Honky - Possible Meanings, Origins and Uses

Possible Meanings, Origins and Uses

Honky may be a variant of hunky, which was a deviation of Bohunk, a slur for Bohemian-Hungarian immigrants in the early 1900s. Honky may have come from coal miners in Oak Hill, West Virginia. The miners were segregated; blacks in one section, whites in another. Foreigners who couldn't speak English, mostly from Europe, were separated from both groups into an area known as "Hunk Hill". These male laborers were known as "Hunkies."

Honky may also derive from the term "xonq nopp" which, in the West African language Wolof means, literally, "red-eared person" or "white person". The term may have originated with Wolof-speaking slaves brought to the US.
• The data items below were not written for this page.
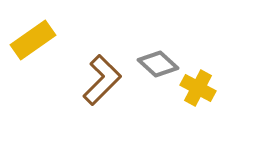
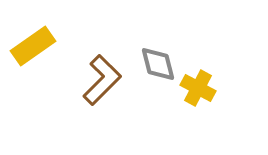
yellow rectangle: moved 6 px down
gray diamond: rotated 33 degrees clockwise
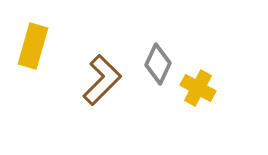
yellow rectangle: rotated 39 degrees counterclockwise
gray diamond: rotated 39 degrees clockwise
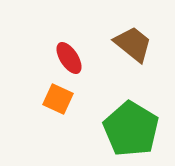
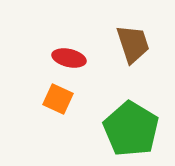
brown trapezoid: rotated 33 degrees clockwise
red ellipse: rotated 44 degrees counterclockwise
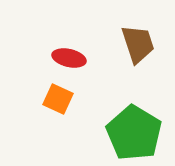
brown trapezoid: moved 5 px right
green pentagon: moved 3 px right, 4 px down
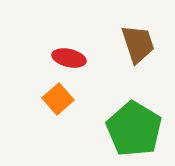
orange square: rotated 24 degrees clockwise
green pentagon: moved 4 px up
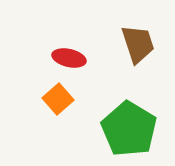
green pentagon: moved 5 px left
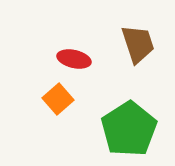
red ellipse: moved 5 px right, 1 px down
green pentagon: rotated 8 degrees clockwise
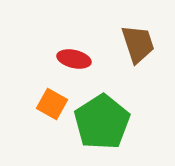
orange square: moved 6 px left, 5 px down; rotated 20 degrees counterclockwise
green pentagon: moved 27 px left, 7 px up
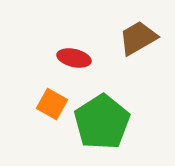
brown trapezoid: moved 6 px up; rotated 102 degrees counterclockwise
red ellipse: moved 1 px up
Another documented theory, and possible explanation for the origins of the word, is that honky was a nickname black people gave white men (called "johns" or "curb crawlers") who would honk their car horns and wait for prostitutes to come outside in urban areas (such as Harlem and red-light districts) in the early 1910s.

Honky was adopted as a pejorative in 1967 by black militants within Student Nonviolent Coordinating Committee (SNCC) seeking a rebuttal for the term nigger. National Chairman of the SNCC, H. Rap Brown, on June 24, 1967, told an audience of blacks in Cambridge, "You should burn that school down and then go take over the honky's school." Brown went on to say: "If America don't come round, we got to burn it down. You better get some guns, brotha. The only thing the honky respects is a gun. You give me a gun and tell me to shoot my enemy, I might shoot Ladybird."

Honky has occasionally (if intentionally ironic) been used even for whites supportive of African-Americans, as seen in the 1968 trial of Black Panther Party member Huey Newton, when fellow Panther Eldridge Cleaver created pins for Newton's white supporters stating "Honkies for Huey."

As of 1990 in North Carolina, it should be reported that the term "honky" was commonly thought to refer to a past practice of whites "honking" a car horn, while driving in the Black community. It was understood that these whites were in the black neighborhood for deviant and anti-social behavior, such as picking up prostitutes or drugs, and being afraid to get out of their cars would “honk” their horns to get the attention of a black accomplice. There is no written reference or documentation to this usage of course, but nevertheless it is an accurate description of how the word "honky" was thought to have derived at that time in North Carolina.

In Australia, Malaysia, and Singapore and also in Hongkong / Hong Kong itself, the term is used in a casual nature to refer to people originating from Hong Kong. It is also a familiar short form for "honcarenko" (pronounced "honk-a-ren-ko") which is the Slavic word for "Ukrainian".